The Narragansett and the Carcieri Fix

Thursday November 29, 2012

By Dina Gilio-Whitaker

This week Indian country awaited word from the Senate as to whether or not they would advance a bill known as the "Carcieri Fix" (S. 676), a wait which has been ongoing for almost 4 years, according to an article in Indian Country Today Media Network on November 28. The legislation would amend the Indian Reorganization Act of 1934 to allow the Department of the Interior to place Indian lands in trust, which in effect makes them reservation lands, and thus protected by laws that support tribal sovereignty. The bill is a "fix" to the Supreme Court decision in Carcieri v. Salazar (2009). In that decision the court determined that the DOI did not have the authority to place lands into trust which were acquired after 1934, representing a deadly blow to tribes' sovereignty and efforts at self-determination and nation-building.

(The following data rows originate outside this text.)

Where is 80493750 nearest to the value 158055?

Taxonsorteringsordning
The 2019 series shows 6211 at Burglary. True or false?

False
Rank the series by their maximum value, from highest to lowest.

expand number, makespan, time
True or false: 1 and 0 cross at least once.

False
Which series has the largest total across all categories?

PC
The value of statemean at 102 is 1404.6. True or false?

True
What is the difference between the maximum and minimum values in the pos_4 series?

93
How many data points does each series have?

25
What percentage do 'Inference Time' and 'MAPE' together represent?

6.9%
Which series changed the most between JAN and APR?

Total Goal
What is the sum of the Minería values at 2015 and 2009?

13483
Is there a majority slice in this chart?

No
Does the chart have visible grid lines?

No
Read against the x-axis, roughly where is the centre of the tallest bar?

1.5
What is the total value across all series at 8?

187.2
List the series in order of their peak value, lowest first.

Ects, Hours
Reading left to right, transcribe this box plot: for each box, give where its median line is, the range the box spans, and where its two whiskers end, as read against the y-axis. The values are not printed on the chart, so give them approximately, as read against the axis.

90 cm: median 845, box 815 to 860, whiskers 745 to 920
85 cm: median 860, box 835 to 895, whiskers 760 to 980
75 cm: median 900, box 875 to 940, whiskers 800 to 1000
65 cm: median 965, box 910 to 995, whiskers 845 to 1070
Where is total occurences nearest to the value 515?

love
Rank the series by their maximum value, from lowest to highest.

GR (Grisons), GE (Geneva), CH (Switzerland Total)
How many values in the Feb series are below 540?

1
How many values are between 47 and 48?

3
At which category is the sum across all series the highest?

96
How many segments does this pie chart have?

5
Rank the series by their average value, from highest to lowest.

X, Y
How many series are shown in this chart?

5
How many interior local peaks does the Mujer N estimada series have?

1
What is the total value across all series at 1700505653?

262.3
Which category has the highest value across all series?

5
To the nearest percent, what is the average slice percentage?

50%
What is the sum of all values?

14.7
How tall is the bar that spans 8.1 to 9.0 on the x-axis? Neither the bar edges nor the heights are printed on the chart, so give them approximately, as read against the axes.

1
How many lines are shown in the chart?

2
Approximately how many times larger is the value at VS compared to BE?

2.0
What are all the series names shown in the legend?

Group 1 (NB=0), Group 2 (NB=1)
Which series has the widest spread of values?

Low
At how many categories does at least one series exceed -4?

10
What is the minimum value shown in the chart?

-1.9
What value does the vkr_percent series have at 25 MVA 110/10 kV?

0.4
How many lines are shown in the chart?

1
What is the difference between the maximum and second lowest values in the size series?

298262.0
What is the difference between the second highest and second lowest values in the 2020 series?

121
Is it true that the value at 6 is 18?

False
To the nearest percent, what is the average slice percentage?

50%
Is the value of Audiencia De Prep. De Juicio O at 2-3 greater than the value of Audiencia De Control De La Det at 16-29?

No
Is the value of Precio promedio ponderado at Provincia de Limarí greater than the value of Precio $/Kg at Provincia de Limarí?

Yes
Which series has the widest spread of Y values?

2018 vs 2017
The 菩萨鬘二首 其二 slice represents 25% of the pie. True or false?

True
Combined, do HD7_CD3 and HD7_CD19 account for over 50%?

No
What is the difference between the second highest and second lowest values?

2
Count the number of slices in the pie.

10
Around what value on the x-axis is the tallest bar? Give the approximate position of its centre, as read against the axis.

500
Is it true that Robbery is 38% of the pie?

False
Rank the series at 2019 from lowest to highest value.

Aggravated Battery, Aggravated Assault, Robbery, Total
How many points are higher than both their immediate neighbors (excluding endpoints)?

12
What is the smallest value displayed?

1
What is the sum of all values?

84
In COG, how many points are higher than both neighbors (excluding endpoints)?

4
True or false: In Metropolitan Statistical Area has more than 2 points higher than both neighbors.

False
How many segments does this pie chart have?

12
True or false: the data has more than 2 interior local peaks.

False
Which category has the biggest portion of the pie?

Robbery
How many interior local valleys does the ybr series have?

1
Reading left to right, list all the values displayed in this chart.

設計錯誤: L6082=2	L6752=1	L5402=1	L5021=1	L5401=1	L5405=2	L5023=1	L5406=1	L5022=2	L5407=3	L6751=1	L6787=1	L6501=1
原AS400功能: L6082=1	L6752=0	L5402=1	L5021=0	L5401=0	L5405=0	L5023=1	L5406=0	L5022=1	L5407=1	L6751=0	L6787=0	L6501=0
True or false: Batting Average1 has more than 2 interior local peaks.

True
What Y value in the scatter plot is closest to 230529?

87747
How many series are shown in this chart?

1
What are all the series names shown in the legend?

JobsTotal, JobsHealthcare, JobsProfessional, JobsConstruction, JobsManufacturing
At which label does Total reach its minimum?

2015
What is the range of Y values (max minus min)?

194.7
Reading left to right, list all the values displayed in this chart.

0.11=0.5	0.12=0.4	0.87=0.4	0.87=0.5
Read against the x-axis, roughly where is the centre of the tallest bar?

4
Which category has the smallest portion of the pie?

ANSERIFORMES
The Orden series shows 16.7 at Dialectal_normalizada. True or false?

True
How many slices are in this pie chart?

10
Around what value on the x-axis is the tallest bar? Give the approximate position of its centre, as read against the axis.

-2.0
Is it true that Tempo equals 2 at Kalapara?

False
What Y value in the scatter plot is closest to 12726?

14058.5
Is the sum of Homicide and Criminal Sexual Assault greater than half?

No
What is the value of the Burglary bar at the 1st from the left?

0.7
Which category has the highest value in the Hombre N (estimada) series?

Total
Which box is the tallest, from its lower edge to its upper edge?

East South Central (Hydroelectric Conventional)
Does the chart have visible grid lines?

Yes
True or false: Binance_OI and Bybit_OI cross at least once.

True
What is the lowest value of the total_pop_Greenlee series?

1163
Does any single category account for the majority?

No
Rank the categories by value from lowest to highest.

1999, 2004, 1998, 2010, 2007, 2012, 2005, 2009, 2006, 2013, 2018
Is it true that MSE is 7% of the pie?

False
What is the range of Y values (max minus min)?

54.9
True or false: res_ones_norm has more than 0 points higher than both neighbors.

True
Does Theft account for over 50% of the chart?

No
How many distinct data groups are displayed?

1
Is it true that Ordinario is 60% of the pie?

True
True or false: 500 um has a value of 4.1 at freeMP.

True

The case arose when the Narragansett tribe of Rhode Island attempted to have 31 acres of land placed into trust which they could then develop and be relatively free of state laws. The state sued the DOI (assumedly not happy with the revenue they would lose from that tax base, and other benefits they would otherwise enjoy). According to the ICTMN article, "The misguided high court ruling has created chaos in Indian country, including hindering tribes from nation building and providing programs for their citizens, litigation over proposed and existing trust lands, safety issues, a backlog of land into trust applications, questions over the tax status of Indian lands, and difficulty for tribal governments to borrow money. Tribal leaders hope the clean Carcieri fix will be passed during the current lame duck session."

One of the problems with the court's decision, of course, is the precedent it sets in federal Indian law. But it also has a punitive effect for tribes like the Narragansett who did not achieve federal recognition until after 1934. Many of these tribes often don't have a land base, having long since lost their lands to the colonial process (federal recognition does not come with the restoration of land). Without a land base it is nearly impossible to build an economy, thereby hampering the exercise of meaningful self-determination. Thus, tribal nations devastated from centuries of ongoing colonial oppression are also still denied the possibility for economic self-sufficiency.